[Given entries Boundary: Start]

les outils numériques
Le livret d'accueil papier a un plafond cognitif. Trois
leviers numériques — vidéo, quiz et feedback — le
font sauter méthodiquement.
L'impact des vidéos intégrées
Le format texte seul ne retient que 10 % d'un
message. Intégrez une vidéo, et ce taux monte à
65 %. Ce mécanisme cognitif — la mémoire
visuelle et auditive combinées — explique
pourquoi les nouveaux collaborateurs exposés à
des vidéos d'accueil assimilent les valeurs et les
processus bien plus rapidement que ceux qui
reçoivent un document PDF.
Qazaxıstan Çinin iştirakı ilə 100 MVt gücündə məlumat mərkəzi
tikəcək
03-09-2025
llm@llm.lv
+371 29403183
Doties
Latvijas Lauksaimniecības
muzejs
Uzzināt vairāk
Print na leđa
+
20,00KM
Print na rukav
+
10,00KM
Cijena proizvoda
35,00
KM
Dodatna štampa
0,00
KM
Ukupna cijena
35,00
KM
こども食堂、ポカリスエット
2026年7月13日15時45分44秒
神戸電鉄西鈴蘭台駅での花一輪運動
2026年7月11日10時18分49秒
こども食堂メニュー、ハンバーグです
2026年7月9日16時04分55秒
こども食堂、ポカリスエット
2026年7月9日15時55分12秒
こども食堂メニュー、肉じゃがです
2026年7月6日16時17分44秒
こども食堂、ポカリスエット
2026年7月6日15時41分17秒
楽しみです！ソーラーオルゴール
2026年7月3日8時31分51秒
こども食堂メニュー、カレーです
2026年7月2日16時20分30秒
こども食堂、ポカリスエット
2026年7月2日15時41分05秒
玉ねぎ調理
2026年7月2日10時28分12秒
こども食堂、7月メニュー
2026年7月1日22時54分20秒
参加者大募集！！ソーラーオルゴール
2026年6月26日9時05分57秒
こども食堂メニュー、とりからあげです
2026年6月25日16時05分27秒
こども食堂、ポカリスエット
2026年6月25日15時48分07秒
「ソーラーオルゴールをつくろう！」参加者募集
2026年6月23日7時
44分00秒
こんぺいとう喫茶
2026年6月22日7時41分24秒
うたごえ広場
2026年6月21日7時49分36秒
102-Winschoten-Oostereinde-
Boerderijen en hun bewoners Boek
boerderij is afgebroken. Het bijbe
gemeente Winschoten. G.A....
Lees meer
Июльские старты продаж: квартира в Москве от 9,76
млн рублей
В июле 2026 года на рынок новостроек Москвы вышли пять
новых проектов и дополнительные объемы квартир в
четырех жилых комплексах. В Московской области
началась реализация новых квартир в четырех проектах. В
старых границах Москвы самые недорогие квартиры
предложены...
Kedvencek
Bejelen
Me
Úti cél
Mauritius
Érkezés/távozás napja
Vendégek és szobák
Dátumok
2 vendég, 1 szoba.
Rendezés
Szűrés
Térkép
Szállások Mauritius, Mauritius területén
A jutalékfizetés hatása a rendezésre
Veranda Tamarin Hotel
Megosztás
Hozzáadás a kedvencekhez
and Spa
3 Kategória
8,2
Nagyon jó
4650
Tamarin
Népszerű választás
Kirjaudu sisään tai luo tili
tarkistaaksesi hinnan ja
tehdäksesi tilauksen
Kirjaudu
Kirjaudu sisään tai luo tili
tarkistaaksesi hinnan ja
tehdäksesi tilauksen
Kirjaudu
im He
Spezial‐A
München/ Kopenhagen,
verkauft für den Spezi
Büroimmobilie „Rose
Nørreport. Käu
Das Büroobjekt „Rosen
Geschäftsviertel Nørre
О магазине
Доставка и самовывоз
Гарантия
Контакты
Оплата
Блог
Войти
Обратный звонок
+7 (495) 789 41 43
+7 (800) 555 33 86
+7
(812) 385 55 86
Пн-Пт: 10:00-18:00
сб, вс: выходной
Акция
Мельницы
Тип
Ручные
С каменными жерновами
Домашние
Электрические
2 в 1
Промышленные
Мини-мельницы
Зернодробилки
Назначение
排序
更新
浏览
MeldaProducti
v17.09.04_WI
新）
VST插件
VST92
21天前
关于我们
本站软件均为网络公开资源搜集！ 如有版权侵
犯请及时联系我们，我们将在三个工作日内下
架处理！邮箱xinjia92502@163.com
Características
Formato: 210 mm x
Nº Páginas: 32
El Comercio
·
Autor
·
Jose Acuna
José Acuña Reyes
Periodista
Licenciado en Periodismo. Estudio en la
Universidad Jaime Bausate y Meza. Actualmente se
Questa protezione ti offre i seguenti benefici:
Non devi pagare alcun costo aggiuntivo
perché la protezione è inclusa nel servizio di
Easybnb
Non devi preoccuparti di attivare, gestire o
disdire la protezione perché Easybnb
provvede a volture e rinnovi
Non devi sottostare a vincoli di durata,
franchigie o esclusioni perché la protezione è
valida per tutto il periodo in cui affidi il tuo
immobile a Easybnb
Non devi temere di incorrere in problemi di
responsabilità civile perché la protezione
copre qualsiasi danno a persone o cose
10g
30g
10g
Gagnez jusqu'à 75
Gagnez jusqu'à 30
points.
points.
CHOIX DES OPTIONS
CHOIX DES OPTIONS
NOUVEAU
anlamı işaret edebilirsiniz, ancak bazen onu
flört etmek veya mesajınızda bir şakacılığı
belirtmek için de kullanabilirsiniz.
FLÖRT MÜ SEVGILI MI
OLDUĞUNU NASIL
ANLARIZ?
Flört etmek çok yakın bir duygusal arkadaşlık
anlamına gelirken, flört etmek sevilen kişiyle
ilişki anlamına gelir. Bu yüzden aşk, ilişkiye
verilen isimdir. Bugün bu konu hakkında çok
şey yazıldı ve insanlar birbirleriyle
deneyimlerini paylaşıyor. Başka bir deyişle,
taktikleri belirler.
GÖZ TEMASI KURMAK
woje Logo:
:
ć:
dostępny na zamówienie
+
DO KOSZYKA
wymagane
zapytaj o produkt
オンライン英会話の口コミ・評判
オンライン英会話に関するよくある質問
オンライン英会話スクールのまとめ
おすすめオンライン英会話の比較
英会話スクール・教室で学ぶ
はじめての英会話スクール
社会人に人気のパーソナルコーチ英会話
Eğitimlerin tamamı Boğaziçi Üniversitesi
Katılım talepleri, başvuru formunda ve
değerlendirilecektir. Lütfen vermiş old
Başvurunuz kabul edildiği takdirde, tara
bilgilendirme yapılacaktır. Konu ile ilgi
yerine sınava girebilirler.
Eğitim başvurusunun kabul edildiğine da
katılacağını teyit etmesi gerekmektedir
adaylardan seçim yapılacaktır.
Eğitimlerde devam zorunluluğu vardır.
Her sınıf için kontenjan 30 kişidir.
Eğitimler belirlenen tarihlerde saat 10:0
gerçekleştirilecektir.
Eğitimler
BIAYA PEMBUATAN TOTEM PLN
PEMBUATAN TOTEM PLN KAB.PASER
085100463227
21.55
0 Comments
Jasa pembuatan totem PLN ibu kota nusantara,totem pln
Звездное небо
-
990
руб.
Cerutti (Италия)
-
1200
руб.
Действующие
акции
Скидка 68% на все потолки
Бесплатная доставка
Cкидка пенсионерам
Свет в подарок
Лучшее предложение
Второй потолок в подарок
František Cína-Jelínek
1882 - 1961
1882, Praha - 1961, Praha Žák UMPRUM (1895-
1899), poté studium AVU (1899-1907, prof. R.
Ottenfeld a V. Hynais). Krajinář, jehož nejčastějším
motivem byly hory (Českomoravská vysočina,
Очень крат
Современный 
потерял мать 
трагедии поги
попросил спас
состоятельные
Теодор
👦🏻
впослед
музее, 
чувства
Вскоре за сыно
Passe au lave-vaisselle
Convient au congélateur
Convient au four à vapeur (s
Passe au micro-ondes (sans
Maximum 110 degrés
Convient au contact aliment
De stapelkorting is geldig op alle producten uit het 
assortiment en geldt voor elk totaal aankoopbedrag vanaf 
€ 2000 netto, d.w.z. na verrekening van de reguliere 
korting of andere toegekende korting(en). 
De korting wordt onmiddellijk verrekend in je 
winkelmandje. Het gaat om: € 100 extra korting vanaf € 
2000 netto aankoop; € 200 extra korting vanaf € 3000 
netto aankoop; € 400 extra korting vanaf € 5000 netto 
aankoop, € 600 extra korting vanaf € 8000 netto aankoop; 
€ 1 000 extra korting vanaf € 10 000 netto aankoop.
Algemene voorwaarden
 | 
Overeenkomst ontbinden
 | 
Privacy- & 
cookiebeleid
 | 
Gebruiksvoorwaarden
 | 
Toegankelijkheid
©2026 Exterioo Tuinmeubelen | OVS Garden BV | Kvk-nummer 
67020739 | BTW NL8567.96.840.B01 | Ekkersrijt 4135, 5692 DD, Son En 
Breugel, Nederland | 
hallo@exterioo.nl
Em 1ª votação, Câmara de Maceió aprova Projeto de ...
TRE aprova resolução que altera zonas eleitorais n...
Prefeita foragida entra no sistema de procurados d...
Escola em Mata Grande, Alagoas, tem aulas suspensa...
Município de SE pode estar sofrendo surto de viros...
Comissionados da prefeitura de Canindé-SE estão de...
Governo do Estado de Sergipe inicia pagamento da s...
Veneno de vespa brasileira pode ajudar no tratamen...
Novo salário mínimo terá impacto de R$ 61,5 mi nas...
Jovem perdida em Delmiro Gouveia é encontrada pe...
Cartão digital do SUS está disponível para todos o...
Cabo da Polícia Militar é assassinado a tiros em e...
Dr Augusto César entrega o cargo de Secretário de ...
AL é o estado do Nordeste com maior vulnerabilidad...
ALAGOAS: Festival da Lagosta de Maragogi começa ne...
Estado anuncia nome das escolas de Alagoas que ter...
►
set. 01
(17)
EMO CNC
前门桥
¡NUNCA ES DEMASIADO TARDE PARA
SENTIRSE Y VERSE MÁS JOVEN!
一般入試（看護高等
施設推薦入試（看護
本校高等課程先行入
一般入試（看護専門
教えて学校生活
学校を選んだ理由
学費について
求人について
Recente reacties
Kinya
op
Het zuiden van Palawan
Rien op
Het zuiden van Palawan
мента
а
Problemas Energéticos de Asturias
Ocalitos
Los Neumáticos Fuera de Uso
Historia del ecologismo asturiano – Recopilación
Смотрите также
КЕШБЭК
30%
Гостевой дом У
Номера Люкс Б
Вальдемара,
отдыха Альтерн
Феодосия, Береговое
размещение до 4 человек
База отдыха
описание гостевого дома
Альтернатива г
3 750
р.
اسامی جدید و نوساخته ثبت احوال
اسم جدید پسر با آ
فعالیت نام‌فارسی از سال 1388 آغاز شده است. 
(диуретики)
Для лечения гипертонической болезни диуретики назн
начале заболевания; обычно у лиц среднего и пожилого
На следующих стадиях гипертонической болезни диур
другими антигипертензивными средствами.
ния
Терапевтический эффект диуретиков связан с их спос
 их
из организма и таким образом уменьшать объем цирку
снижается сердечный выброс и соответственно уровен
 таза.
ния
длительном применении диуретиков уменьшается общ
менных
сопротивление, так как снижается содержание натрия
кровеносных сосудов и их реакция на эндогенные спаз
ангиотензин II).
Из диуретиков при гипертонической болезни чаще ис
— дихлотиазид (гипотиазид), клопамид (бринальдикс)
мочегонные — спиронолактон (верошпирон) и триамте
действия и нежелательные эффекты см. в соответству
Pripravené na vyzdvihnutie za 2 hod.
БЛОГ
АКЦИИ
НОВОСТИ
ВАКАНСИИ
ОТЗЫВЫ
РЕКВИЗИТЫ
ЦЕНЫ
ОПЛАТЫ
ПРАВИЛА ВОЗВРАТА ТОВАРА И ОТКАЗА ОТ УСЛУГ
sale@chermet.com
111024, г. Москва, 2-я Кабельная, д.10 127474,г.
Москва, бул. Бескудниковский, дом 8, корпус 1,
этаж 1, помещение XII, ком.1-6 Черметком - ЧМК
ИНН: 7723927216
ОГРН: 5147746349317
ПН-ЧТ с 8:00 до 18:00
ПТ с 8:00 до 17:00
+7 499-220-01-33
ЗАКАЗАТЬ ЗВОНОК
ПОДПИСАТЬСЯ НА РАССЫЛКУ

[Given entries Boundary: End]

• What you are asked to do:
Find every line in the rows above that contains the string "Easybnb" and copy each of those lines in full.

• Exercise result:
Easybnb
disdire la protezione perché Easybnb
immobile a Easybnb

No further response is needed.